Chapter 25: Belonging
The author discusses how white parents dropped their kids off at school (while children of color rode the bus, like I did); how they volunteered, formed a community, arranged play dates and served as room parents (I had to look that term up).
One of the most resounding patterns that has echoed through my conversations in recent years is the way that white people, in general, grew up with a sense of belonging in America, while people of color did not.
She talks about messages sent to people of color that clearly show they are not wanted, not valued.
Growing up feeling like a belonger is a key ingredient in my perceptions and belief system.
Is that it…Guess that explains a lot about how we differ….
Understanding that the context, or environment, I mainstream America can feel simultaneously threatening to one racial group and empowering to another is a key to appreciation racial inequity
The Study Question
Did you or your parents ever ask for specific teachers or classroom placement? Did you or your parents ever volunteer for a school role, such as room parent or committee chair? How might you navigate these situations differently now? List three specific ways for a white parent both to be involved and to be inclusive of parents of color.
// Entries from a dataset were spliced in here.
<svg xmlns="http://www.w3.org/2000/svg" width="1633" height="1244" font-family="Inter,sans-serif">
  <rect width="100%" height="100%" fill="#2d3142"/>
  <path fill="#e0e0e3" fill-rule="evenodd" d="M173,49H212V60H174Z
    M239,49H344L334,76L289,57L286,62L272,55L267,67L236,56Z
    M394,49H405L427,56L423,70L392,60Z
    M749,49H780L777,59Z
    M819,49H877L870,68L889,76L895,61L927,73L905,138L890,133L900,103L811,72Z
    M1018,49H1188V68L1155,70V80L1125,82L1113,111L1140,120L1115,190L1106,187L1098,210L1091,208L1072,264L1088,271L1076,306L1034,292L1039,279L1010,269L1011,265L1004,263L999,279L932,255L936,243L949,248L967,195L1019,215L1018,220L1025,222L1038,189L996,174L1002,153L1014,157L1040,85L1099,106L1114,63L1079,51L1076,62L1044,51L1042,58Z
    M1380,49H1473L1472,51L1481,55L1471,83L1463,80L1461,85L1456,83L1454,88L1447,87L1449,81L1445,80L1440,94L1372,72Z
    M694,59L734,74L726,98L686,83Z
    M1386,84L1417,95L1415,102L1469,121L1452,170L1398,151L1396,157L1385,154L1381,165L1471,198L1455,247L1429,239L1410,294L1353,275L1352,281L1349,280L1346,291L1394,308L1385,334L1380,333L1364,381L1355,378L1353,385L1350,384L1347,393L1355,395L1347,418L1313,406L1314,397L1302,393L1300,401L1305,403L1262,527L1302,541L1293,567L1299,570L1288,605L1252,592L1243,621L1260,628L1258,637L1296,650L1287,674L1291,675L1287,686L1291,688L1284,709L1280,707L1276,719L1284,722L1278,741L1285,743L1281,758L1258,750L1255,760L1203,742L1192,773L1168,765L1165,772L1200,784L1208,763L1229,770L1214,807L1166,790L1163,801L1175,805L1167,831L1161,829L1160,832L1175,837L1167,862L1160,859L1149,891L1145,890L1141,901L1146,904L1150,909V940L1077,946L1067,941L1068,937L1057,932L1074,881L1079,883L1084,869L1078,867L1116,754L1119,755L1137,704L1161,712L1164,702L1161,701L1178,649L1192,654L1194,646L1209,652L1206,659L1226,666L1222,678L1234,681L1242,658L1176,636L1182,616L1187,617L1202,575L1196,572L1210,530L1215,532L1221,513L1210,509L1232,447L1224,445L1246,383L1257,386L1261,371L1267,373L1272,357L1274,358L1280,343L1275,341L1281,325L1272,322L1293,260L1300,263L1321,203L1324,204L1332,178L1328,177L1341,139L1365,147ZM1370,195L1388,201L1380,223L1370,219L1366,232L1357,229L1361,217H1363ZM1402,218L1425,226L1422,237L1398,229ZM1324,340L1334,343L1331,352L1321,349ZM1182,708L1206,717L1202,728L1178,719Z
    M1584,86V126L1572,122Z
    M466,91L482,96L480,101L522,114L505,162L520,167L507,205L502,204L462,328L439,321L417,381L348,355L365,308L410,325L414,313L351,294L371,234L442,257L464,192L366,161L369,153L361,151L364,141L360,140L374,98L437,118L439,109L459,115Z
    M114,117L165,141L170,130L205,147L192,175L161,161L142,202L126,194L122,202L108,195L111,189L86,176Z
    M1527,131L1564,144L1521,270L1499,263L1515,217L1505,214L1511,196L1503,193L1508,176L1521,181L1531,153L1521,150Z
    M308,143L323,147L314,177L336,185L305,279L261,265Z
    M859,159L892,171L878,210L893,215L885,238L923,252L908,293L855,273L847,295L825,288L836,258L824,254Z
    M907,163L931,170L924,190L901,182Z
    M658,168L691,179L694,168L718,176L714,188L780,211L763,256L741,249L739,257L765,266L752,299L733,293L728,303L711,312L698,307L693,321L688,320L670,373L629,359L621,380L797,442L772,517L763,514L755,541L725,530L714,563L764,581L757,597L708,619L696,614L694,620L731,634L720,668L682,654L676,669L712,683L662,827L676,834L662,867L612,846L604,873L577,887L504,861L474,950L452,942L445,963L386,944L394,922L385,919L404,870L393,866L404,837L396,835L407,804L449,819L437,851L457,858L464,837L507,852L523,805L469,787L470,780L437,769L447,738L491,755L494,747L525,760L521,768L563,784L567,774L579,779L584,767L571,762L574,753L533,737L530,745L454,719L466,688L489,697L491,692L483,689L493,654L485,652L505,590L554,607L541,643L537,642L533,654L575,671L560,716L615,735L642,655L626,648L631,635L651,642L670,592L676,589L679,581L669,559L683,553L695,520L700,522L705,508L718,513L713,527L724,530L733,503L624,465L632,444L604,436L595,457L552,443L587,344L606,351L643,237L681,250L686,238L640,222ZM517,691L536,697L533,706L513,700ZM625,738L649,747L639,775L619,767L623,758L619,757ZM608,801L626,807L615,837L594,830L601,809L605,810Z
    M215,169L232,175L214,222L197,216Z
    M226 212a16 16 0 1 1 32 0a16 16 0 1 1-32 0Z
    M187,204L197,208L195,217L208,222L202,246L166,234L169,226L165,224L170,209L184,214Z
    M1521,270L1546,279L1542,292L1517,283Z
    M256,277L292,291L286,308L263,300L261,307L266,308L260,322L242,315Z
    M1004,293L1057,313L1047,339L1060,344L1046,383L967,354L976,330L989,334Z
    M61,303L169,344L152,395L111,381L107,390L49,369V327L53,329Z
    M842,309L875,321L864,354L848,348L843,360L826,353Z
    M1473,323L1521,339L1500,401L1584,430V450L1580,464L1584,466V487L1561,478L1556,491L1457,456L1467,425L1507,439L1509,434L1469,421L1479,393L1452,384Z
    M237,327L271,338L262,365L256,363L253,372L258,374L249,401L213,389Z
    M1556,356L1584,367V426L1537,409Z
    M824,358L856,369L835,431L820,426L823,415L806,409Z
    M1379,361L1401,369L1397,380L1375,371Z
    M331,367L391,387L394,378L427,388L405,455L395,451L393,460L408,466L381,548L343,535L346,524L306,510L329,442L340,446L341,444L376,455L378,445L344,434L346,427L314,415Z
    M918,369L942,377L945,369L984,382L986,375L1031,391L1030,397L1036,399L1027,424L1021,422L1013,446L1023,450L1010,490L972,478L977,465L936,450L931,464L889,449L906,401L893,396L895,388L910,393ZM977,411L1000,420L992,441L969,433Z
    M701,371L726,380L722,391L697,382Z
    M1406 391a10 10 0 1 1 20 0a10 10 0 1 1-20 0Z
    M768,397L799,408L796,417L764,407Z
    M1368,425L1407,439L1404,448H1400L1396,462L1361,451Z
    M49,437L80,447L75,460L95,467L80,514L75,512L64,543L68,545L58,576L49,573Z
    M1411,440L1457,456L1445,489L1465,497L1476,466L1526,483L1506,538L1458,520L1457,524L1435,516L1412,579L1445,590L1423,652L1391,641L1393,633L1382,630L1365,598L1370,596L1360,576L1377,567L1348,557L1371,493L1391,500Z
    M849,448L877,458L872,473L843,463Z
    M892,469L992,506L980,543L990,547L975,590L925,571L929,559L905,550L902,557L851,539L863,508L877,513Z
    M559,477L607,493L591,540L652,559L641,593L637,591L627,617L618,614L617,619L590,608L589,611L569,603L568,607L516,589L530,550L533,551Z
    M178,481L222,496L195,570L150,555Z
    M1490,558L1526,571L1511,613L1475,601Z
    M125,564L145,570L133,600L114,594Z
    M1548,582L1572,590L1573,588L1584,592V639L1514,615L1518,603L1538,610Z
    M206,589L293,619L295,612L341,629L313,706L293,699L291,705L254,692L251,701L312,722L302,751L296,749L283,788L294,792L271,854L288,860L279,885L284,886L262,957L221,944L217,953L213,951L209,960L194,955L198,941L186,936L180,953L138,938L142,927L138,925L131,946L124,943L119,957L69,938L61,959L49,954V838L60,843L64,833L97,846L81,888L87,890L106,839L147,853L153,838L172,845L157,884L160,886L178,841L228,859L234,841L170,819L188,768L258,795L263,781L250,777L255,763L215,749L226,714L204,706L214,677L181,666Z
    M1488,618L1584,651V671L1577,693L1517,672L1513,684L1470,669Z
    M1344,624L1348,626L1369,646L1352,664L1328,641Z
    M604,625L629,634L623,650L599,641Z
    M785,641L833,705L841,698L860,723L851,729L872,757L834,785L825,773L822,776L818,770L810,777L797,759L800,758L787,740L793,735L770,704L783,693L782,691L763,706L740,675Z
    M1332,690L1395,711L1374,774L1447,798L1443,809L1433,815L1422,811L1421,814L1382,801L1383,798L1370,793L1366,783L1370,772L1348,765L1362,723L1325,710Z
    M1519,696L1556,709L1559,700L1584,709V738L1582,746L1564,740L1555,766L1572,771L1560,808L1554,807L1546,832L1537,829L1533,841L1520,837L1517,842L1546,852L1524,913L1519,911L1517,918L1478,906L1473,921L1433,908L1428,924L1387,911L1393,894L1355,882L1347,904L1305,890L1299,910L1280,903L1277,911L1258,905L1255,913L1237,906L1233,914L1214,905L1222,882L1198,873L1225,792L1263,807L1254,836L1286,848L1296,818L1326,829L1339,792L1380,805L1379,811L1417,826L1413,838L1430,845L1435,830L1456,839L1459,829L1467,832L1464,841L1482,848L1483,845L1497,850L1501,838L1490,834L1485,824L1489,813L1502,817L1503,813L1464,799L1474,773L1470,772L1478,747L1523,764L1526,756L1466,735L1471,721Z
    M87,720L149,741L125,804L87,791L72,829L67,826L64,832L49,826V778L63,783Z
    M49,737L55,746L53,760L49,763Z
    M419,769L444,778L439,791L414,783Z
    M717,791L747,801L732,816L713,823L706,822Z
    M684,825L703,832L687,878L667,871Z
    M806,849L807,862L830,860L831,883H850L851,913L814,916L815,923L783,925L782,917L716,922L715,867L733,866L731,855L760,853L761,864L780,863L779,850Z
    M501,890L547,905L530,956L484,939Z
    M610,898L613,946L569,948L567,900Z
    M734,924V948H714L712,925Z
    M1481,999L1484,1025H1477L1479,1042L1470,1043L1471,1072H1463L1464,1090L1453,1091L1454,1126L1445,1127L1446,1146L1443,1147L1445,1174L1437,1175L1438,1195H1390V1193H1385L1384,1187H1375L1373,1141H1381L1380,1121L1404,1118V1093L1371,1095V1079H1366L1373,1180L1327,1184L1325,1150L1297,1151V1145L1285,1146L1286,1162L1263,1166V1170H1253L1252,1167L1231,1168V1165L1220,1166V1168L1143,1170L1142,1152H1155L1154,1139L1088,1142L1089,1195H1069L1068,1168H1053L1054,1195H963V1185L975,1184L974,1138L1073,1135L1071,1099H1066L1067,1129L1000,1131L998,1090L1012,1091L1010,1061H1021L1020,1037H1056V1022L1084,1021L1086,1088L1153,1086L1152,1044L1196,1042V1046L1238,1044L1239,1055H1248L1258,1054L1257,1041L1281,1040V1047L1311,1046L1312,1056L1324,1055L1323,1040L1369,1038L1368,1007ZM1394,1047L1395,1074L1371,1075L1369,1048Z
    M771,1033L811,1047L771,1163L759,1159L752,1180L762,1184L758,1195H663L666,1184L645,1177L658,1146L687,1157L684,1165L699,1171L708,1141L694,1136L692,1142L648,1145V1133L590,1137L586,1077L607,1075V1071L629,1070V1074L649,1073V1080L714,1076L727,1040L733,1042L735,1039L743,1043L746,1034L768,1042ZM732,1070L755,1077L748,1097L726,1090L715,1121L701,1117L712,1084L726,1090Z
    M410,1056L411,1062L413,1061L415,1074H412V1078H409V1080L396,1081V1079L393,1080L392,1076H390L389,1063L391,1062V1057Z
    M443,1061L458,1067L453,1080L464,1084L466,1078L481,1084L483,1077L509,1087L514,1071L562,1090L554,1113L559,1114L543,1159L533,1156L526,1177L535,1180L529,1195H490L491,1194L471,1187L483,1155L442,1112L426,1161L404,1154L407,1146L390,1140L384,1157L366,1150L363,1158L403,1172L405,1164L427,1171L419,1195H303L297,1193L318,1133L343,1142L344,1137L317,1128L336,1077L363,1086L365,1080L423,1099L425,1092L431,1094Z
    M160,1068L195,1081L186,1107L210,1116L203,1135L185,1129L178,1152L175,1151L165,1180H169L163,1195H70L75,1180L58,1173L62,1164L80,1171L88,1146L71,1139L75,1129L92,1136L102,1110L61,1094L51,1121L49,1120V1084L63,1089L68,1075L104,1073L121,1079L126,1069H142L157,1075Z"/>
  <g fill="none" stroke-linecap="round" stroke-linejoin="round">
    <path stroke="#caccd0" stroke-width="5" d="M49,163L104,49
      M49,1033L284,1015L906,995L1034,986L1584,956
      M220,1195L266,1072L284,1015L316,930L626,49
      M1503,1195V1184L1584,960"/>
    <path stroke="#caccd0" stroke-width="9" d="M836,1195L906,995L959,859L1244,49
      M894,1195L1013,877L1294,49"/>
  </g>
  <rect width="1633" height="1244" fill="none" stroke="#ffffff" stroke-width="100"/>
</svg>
I’m not actually sure that my mom knew who my teachers were most of the time. As long as I got passing grades and didn’t act up in ways that made the school bother her, she mostly left that alone. She did volunteer to help with a high school play, mostly an opportunity to tell everyone how she had played the starring role in that one when she was in high school. That was a rare period where for about six months she decided she was going to be “a part of my life.” She signed me up for beauty pageants (despite my never having expressed an interest – but it gave her a chance to tell me stories of her own teenaged “modeling” and how close she came to having one of her pictures used for an AT&T ad), helped with the play where I worked as a production crew member, and actually learned the names of two of my friends.
With no kids of my own, and having been far away when my nephews were young, I don’t really know how parents operate in school communities other than, I guess, being in PTA/PTSA. I would think that parents could make an effort to reach out to parents of other kids in their class, and try to include them in the conversation about whatever-it-is they do (carpools? Field trips?), and to understand what things they need from that kind of participation. Maybe noticing when kids – of any color – don’t have the things they need, and try to work out ways to (a) fill that gap and/or (b) try to learn/understand what is causing it and how that family can be supported and feel like a member of their school/class community.
That seems like a very vague and useless answer – I guess it’s really just a variant of “doesn’t being inclusive start with actually talking to people and asking them what they want or need?” Which is probably a little naïve and narrow.